_Rendered images with source text_.
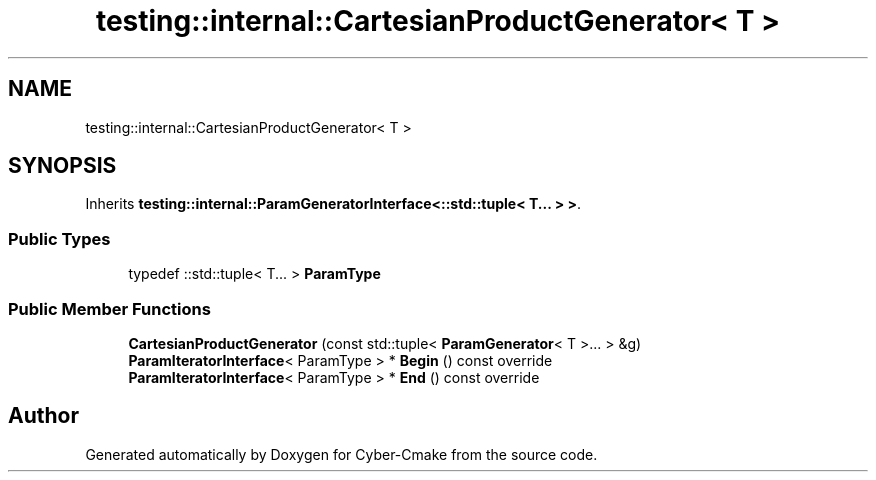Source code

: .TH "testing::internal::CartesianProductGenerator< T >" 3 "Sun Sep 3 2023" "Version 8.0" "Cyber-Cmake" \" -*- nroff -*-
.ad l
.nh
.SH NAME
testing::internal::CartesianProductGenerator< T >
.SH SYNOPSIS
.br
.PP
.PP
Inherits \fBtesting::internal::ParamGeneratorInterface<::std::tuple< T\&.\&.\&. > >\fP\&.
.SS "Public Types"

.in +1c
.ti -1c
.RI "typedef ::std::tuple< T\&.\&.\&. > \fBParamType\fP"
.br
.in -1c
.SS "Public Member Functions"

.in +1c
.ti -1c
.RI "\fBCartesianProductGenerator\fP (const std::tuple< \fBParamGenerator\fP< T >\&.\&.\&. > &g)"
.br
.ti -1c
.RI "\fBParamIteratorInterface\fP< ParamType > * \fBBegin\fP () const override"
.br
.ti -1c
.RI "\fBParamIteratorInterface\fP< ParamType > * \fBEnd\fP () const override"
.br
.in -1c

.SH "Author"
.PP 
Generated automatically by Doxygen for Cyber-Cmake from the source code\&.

==

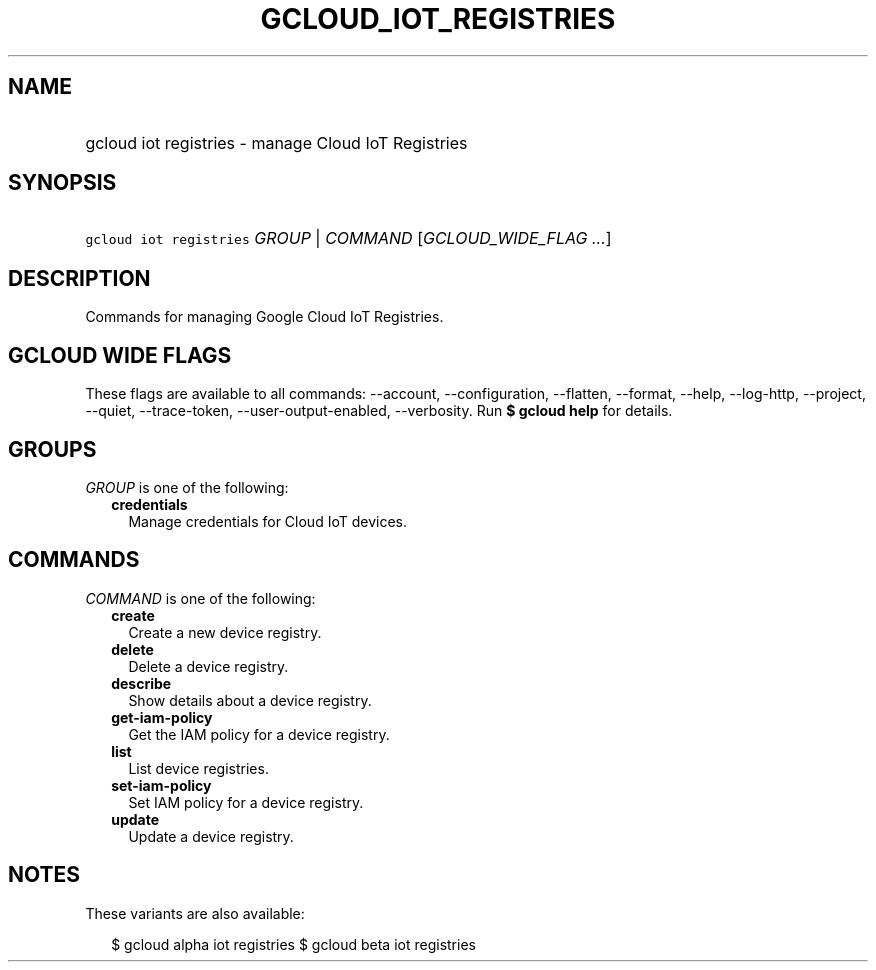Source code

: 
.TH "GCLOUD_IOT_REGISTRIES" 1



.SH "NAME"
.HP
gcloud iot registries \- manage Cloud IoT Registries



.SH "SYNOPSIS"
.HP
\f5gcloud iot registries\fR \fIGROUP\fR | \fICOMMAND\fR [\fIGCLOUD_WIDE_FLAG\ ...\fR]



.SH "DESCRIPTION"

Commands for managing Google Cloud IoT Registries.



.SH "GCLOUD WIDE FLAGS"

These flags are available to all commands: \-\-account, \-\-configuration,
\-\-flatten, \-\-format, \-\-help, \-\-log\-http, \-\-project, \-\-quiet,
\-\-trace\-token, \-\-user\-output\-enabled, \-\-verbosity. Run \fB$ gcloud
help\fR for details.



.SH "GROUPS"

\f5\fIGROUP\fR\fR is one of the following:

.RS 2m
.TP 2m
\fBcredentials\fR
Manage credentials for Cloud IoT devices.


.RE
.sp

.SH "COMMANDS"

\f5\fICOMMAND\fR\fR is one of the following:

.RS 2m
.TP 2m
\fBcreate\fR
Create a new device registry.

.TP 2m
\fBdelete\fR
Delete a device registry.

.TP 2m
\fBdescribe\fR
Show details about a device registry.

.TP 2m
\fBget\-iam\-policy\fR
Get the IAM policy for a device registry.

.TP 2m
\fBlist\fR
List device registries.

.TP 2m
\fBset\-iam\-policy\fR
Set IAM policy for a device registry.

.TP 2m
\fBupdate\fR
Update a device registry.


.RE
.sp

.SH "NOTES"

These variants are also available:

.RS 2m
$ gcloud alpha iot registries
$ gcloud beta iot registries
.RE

_WORK TO BE COMPLETED_. Beginning with the line above that contains "Create a new device registry.", copy each line exactly up to and including the line that contains "alpha iot registries", and go no further.

_OUTPUT OF THE TASK_.
Create a new device registry.

.TP 2m
\fBdelete\fR
Delete a device registry.

.TP 2m
\fBdescribe\fR
Show details about a device registry.

.TP 2m
\fBget\-iam\-policy\fR
Get the IAM policy for a device registry.

.TP 2m
\fBlist\fR
List device registries.

.TP 2m
\fBset\-iam\-policy\fR
Set IAM policy for a device registry.

.TP 2m
\fBupdate\fR
Update a device registry.


.RE
.sp

.SH "NOTES"

These variants are also available:

.RS 2m
$ gcloud alpha iot registries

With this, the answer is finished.